**WORK TO BE COMPLETED:** Write out the entries again exactly as they are given.

+-------+

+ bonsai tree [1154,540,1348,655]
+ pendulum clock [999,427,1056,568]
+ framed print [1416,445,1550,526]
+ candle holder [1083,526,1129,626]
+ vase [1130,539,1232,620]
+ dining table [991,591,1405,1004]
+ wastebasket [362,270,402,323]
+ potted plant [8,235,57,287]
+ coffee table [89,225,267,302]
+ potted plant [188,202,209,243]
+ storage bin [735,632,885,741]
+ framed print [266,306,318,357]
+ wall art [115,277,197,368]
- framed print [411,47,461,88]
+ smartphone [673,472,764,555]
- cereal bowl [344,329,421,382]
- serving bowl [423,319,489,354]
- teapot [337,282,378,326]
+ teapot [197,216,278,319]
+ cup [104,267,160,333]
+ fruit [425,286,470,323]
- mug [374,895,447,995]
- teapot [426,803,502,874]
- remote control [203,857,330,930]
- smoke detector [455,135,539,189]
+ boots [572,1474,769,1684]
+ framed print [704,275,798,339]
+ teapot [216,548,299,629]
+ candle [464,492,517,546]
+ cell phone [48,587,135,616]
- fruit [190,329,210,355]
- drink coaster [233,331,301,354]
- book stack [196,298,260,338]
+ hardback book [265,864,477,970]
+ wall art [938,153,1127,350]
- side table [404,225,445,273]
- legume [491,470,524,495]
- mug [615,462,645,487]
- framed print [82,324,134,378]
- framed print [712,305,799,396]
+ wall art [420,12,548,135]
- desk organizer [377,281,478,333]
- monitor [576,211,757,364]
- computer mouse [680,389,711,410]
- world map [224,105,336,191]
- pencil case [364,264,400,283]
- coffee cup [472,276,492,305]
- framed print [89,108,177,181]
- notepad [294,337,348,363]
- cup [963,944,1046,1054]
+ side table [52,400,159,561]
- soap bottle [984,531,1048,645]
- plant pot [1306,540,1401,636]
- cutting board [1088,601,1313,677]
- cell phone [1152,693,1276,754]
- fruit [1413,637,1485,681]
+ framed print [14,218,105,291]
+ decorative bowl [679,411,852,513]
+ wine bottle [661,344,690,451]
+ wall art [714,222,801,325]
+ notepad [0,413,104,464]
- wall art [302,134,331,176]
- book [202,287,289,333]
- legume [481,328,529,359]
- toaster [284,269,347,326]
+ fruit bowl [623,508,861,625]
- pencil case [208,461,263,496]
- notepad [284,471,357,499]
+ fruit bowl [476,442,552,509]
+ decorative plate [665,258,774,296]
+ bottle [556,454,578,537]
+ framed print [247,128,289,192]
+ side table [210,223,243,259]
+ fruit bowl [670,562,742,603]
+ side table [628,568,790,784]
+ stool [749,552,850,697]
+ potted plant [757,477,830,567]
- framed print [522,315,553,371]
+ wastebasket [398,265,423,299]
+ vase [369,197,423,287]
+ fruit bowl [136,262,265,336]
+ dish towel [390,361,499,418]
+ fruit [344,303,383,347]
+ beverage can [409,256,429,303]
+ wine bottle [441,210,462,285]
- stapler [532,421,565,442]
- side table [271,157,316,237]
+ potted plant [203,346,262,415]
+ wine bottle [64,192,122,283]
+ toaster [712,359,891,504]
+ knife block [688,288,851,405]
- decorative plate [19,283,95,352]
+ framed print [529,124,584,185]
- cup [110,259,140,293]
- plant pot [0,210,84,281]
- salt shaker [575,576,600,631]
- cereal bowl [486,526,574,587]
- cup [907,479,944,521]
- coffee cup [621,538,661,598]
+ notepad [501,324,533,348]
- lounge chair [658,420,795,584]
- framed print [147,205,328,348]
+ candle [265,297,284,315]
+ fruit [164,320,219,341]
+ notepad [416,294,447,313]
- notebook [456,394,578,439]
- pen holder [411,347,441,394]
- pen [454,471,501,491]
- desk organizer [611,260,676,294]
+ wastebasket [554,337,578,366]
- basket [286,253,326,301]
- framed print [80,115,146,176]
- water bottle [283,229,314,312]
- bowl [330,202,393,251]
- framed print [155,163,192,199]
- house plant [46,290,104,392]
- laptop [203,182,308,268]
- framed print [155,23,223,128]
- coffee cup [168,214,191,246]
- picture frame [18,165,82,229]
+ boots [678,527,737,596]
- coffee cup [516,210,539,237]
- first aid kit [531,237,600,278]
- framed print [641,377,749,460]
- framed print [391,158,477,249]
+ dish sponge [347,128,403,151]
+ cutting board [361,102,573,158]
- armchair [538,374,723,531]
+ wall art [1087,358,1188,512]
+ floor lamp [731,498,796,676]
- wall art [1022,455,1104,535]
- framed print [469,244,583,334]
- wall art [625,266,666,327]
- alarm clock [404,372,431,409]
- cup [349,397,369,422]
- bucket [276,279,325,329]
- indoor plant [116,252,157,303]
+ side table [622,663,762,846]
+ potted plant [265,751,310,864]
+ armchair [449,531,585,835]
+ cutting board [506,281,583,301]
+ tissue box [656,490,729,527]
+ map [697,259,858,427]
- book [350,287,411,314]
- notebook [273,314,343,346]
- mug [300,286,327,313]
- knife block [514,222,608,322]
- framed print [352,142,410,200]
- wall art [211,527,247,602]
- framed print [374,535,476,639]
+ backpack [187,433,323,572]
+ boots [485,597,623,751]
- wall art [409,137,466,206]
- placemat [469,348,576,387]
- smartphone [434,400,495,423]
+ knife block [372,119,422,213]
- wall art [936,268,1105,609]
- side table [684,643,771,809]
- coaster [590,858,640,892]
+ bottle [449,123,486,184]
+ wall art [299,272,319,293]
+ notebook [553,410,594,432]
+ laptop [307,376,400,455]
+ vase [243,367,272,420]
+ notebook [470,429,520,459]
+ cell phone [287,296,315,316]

+-------+

**ANSWER TO THIS EXERCISE:**
+ bonsai tree [1154,540,1348,655]
+ pendulum clock [999,427,1056,568]
+ framed print [1416,445,1550,526]
+ candle holder [1083,526,1129,626]
+ vase [1130,539,1232,620]
+ dining table [991,591,1405,1004]
+ wastebasket [362,270,402,323]
+ potted plant [8,235,57,287]
+ coffee table [89,225,267,302]
+ potted plant [188,202,209,243]
+ storage bin [735,632,885,741]
+ framed print [266,306,318,357]
+ wall art [115,277,197,368]
- framed print [411,47,461,88]
+ smartphone [673,472,764,555]
- cereal bowl [344,329,421,382]
- serving bowl [423,319,489,354]
- teapot [337,282,378,326]
+ teapot [197,216,278,319]
+ cup [104,267,160,333]
+ fruit [425,286,470,323]
- mug [374,895,447,995]
- teapot [426,803,502,874]
- remote control [203,857,330,930]
- smoke detector [455,135,539,189]
+ boots [572,1474,769,1684]
+ framed print [704,275,798,339]
+ teapot [216,548,299,629]
+ candle [464,492,517,546]
+ cell phone [48,587,135,616]
- fruit [190,329,210,355]
- drink coaster [233,331,301,354]
- book stack [196,298,260,338]
+ hardback book [265,864,477,970]
+ wall art [938,153,1127,350]
- side table [404,225,445,273]
- legume [491,470,524,495]
- mug [615,462,645,487]
- framed print [82,324,134,378]
- framed print [712,305,799,396]
+ wall art [420,12,548,135]
- desk organizer [377,281,478,333]
- monitor [576,211,757,364]
- computer mouse [680,389,711,410]
- world map [224,105,336,191]
- pencil case [364,264,400,283]
- coffee cup [472,276,492,305]
- framed print [89,108,177,181]
- notepad [294,337,348,363]
- cup [963,944,1046,1054]
+ side table [52,400,159,561]
- soap bottle [984,531,1048,645]
- plant pot [1306,540,1401,636]
- cutting board [1088,601,1313,677]
- cell phone [1152,693,1276,754]
- fruit [1413,637,1485,681]
+ framed print [14,218,105,291]
+ decorative bowl [679,411,852,513]
+ wine bottle [661,344,690,451]
+ wall art [714,222,801,325]
+ notepad [0,413,104,464]
- wall art [302,134,331,176]
- book [202,287,289,333]
- legume [481,328,529,359]
- toaster [284,269,347,326]
+ fruit bowl [623,508,861,625]
- pencil case [208,461,263,496]
- notepad [284,471,357,499]
+ fruit bowl [476,442,552,509]
+ decorative plate [665,258,774,296]
+ bottle [556,454,578,537]
+ framed print [247,128,289,192]
+ side table [210,223,243,259]
+ fruit bowl [670,562,742,603]
+ side table [628,568,790,784]
+ stool [749,552,850,697]
+ potted plant [757,477,830,567]
- framed print [522,315,553,371]
+ wastebasket [398,265,423,299]
+ vase [369,197,423,287]
+ fruit bowl [136,262,265,336]
+ dish towel [390,361,499,418]
+ fruit [344,303,383,347]
+ beverage can [409,256,429,303]
+ wine bottle [441,210,462,285]
- stapler [532,421,565,442]
- side table [271,157,316,237]
+ potted plant [203,346,262,415]
+ wine bottle [64,192,122,283]
+ toaster [712,359,891,504]
+ knife block [688,288,851,405]
- decorative plate [19,283,95,352]
+ framed print [529,124,584,185]
- cup [110,259,140,293]
- plant pot [0,210,84,281]
- salt shaker [575,576,600,631]
- cereal bowl [486,526,574,587]
- cup [907,479,944,521]
- coffee cup [621,538,661,598]
+ notepad [501,324,533,348]
- lounge chair [658,420,795,584]
- framed print [147,205,328,348]
+ candle [265,297,284,315]
+ fruit [164,320,219,341]
+ notepad [416,294,447,313]
- notebook [456,394,578,439]
- pen holder [411,347,441,394]
- pen [454,471,501,491]
- desk organizer [611,260,676,294]
+ wastebasket [554,337,578,366]
- basket [286,253,326,301]
- framed print [80,115,146,176]
- water bottle [283,229,314,312]
- bowl [330,202,393,251]
- framed print [155,163,192,199]
- house plant [46,290,104,392]
- laptop [203,182,308,268]
- framed print [155,23,223,128]
- coffee cup [168,214,191,246]
- picture frame [18,165,82,229]
+ boots [678,527,737,596]
- coffee cup [516,210,539,237]
- first aid kit [531,237,600,278]
- framed print [641,377,749,460]
- framed print [391,158,477,249]
+ dish sponge [347,128,403,151]
+ cutting board [361,102,573,158]
- armchair [538,374,723,531]
+ wall art [1087,358,1188,512]
+ floor lamp [731,498,796,676]
- wall art [1022,455,1104,535]
- framed print [469,244,583,334]
- wall art [625,266,666,327]
- alarm clock [404,372,431,409]
- cup [349,397,369,422]
- bucket [276,279,325,329]
- indoor plant [116,252,157,303]
+ side table [622,663,762,846]
+ potted plant [265,751,310,864]
+ armchair [449,531,585,835]
+ cutting board [506,281,583,301]
+ tissue box [656,490,729,527]
+ map [697,259,858,427]
- book [350,287,411,314]
- notebook [273,314,343,346]
- mug [300,286,327,313]
- knife block [514,222,608,322]
- framed print [352,142,410,200]
- wall art [211,527,247,602]
- framed print [374,535,476,639]
+ backpack [187,433,323,572]
+ boots [485,597,623,751]
- wall art [409,137,466,206]
- placemat [469,348,576,387]
- smartphone [434,400,495,423]
+ knife block [372,119,422,213]
- wall art [936,268,1105,609]
- side table [684,643,771,809]
- coaster [590,858,640,892]
+ bottle [449,123,486,184]
+ wall art [299,272,319,293]
+ notebook [553,410,594,432]
+ laptop [307,376,400,455]
+ vase [243,367,272,420]
+ notebook [470,429,520,459]
+ cell phone [287,296,315,316]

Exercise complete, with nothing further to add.